The charge currents for sub-zero are near zero amps, but are still > 0. It should destroy the cell, but apparently doesn’t?

Any insight?


Well it doesn't :D

At least not in a way that people complain about battery failures or degradation. On the other hand, the battery has to reach that temperature in the first place, which may take a couple days of constant exposure to that temperature.


Actually, it does and will in the right conditions. Look at page 11 of that link.

I did some research, and the plating issue happens when charge currents exceed the ability for the battery to absorb them, which dramatically decreases below freezing.

That is why those battery charts show dramatically reduced charge currents (nearly zero) when around freezing.

That data sheet also doesn’t cover cell life in these conditions conditions.

They have very high normal C ratings (hundreds of amps) which is why it is measurable and not actually zero, but reducing it to a couple amps before failure isn’t much different.

If batteries aren’t failing in these conditions, it’s because of some other protective circuit, not because the battery itself is special. It isn’t.
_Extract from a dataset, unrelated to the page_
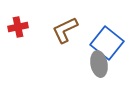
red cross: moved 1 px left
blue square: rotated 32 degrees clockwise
> You don't even need a heat pump. You can just slightly overvolt the charger

The BMW i3 had inductive heating strips underneath the coolant channels in the battery pack[1]. I know our i3 had a heat pump, I presume both were in play.

We used our i3 down to -25C (-13F) many times, didn't have any issues.

[1]: https://youtu.be/JjPIuLz5VFI?t=1124


Heat pumps also serve for more efficient heating when you're driving. Just like at home where a heat pump is more efficient than a resistant heater.